Muitos dos manifestantes também não usaram máscara durante a marcha que teve como lema “Nossa civilização, nossos princípios”. Eles agitaram bandeiras polonesas e gritaram “Deus, honra e pátria”, relata “AFP”.
“O que a polícia fez na marcha foi garantir que os participantes não se concentrassem muito e tentar evitar que os motins se alastrassem pela cidade”, comenta o português Hugo Marques. Além do município de Varsóvia não ter autorizado a marcha, o governo do país também pediu a não participação, devido à pandemia.

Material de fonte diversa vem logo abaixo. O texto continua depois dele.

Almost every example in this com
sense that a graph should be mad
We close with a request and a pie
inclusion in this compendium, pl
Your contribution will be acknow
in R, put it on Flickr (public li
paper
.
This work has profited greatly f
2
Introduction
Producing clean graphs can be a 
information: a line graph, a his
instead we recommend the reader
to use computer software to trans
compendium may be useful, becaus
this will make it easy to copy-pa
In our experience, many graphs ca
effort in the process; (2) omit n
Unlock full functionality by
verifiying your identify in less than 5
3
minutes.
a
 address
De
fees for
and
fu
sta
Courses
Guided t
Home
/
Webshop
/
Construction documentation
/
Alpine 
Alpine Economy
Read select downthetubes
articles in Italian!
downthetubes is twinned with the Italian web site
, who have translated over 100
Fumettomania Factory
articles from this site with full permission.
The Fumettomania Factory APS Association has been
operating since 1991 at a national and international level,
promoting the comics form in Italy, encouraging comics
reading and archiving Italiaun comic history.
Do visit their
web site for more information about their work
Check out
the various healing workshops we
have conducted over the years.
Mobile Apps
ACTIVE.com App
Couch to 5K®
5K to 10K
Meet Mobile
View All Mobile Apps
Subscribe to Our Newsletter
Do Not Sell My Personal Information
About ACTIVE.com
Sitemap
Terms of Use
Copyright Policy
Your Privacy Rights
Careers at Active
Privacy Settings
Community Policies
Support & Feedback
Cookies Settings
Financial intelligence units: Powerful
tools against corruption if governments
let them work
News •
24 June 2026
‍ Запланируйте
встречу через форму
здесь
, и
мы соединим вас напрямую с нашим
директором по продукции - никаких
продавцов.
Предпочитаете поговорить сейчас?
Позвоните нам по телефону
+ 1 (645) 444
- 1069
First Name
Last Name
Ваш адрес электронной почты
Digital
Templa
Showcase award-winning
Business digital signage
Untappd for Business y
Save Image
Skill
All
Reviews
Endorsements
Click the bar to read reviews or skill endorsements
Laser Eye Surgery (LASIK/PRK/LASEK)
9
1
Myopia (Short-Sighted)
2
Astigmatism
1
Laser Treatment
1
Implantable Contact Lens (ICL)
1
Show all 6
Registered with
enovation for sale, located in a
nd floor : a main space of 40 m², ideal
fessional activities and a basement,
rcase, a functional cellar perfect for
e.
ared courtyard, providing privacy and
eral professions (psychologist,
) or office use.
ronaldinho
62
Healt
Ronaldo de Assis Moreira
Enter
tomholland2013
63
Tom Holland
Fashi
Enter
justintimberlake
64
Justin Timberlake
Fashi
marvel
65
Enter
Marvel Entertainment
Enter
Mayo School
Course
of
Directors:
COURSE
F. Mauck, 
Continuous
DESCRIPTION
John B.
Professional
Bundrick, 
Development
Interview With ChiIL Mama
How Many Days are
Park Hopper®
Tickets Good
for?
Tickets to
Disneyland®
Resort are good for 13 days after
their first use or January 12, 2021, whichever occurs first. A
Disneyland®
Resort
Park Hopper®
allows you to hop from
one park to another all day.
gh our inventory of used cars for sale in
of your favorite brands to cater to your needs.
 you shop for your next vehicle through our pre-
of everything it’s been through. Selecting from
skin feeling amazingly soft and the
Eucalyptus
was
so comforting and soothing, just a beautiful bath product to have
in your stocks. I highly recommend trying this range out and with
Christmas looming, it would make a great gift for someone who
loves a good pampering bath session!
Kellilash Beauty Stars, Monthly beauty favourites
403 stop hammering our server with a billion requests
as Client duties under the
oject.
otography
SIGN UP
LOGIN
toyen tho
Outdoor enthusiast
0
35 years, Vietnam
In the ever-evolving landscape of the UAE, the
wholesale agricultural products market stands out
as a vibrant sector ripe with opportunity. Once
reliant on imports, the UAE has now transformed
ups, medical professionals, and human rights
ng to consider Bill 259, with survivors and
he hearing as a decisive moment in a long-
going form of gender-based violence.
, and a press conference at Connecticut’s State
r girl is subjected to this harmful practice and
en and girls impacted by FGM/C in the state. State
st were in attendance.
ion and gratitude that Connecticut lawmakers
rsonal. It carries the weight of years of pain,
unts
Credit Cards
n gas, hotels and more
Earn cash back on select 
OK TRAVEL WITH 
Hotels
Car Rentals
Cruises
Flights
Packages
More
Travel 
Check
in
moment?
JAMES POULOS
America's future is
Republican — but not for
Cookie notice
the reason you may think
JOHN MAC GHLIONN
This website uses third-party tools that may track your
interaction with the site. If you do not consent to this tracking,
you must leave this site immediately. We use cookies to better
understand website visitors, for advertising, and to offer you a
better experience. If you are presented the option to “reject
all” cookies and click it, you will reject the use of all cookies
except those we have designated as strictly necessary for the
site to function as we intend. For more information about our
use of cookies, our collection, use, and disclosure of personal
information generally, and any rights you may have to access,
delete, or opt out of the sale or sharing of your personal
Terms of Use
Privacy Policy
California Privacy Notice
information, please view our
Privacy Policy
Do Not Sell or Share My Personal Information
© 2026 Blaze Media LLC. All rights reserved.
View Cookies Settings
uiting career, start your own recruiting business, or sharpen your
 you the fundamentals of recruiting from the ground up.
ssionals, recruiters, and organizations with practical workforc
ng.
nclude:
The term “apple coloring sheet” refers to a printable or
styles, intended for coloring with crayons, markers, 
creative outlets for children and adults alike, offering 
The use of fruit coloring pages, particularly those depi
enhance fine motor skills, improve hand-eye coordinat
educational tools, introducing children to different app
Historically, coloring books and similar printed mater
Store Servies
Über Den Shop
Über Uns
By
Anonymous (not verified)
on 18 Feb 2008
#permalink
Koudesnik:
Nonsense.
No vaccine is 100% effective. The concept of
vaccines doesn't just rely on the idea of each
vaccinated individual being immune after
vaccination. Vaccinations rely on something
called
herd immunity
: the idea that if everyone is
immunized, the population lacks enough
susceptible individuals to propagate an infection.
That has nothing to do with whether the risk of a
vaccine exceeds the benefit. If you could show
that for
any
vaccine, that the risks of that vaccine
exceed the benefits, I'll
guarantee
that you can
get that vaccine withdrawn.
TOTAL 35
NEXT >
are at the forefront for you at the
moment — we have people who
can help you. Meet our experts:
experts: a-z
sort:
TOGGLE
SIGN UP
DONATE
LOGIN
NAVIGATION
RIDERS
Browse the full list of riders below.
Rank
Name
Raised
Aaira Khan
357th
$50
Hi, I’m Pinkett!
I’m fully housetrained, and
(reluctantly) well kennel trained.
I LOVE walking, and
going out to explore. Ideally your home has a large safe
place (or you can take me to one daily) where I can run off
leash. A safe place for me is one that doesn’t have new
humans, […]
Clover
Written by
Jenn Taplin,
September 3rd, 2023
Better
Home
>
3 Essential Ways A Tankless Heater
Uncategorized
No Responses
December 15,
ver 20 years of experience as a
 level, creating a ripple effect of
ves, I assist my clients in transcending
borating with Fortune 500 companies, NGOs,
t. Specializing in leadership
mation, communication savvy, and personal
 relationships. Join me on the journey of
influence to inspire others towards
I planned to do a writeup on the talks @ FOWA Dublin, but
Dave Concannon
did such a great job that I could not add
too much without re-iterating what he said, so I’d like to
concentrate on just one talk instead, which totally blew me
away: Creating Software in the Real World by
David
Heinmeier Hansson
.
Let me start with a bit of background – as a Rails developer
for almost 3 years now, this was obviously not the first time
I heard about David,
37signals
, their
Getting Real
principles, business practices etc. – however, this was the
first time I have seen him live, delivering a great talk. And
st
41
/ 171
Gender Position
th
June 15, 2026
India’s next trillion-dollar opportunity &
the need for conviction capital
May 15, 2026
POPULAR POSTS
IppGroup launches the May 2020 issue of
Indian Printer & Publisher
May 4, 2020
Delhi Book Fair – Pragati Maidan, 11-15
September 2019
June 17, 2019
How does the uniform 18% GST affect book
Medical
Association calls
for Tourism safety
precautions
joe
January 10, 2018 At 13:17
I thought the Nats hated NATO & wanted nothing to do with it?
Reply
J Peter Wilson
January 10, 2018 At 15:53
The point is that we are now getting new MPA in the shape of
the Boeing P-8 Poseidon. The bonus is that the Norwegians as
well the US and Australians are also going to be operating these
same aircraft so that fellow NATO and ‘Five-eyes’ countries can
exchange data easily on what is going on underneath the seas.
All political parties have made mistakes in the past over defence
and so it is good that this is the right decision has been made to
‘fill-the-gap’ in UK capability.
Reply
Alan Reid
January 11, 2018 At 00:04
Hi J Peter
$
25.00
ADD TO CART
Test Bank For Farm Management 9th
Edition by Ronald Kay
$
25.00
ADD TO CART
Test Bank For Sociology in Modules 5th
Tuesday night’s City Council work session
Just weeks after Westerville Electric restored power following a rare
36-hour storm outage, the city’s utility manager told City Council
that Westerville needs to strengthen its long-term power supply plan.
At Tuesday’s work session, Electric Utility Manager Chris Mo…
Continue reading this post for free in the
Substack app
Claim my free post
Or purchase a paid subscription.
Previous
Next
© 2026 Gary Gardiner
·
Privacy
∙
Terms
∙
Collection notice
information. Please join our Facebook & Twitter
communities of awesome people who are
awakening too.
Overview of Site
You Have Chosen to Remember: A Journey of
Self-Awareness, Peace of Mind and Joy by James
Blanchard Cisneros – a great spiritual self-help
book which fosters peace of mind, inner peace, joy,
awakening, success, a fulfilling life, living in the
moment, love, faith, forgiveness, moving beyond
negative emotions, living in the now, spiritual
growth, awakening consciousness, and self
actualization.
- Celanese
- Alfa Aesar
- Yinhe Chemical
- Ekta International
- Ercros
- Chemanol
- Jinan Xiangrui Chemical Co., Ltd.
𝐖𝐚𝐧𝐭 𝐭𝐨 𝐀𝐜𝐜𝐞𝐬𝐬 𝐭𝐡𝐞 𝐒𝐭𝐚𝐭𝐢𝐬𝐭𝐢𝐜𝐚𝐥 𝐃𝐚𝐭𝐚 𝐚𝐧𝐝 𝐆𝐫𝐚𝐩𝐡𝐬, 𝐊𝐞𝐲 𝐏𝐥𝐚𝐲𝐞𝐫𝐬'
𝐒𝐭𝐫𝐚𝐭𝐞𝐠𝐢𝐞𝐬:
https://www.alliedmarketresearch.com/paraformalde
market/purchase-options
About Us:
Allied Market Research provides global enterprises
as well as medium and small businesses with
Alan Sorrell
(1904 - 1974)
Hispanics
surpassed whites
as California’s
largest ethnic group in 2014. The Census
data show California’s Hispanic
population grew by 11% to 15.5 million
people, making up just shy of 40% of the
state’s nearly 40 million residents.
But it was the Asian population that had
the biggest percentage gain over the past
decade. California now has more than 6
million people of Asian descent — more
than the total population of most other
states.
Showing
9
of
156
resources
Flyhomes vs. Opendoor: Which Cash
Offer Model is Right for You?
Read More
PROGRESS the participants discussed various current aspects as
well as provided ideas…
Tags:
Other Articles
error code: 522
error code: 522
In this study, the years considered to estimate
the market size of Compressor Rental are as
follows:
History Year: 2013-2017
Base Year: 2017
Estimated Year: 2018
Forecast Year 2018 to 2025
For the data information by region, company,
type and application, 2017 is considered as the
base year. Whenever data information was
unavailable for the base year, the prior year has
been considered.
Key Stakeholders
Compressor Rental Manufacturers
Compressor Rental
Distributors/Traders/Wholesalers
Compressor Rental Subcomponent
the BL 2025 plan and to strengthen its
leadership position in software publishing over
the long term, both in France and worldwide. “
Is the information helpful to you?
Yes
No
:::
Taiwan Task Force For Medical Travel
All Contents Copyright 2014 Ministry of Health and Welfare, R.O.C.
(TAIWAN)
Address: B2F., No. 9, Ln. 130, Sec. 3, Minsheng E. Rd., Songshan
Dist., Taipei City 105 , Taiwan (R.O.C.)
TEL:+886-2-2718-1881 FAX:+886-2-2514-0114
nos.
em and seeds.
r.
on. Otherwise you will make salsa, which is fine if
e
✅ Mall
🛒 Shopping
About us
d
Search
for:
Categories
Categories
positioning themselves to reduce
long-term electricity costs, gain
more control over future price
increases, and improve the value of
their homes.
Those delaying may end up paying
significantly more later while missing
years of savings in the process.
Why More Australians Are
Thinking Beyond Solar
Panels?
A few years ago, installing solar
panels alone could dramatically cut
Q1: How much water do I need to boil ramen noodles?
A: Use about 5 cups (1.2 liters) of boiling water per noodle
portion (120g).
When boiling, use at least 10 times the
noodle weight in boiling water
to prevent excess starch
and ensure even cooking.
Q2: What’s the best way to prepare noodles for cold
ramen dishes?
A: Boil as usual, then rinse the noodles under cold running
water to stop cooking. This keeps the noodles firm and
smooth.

Os acontecimentos desta quarta-feira agravam o ambiente de insegurança vivido na Polónia, num momento em que “a sociedade está dividida em dois extremos, direita e esquerda, que se atacam”, nota Hugo Marques. Além dos recentes protestos da esquerda contra o governo, Hugo lembra a “opressão sobre a mídia” e a aprovação de leis pelo Senado durante a noite, “para que não haja discussão”.
“Aqui na Polónia diz-se que vamos dormir e acordar com uma nova lei”, dispara. Assim, foi aprovada a emenda à lei do aborto, que saltou diretamente do Senado para a Corte Constitucional, controlada por juízes próximos ao partido Governo. Quanto à mídia, “eu assisto o noticiário, mas não sei se a informação é 100% verdadeira”.
No ambiente familiar e de amigos, todos estão “preocupados” com a situação atual, “querem uma mudança, todos estão cansados”. Apesar de tudo, Hugo Marques não pensa em regressar a Portugal. “Ainda assim, consigo ter uma qualidade de vida melhor aqui do que em Portugal”, finaliza.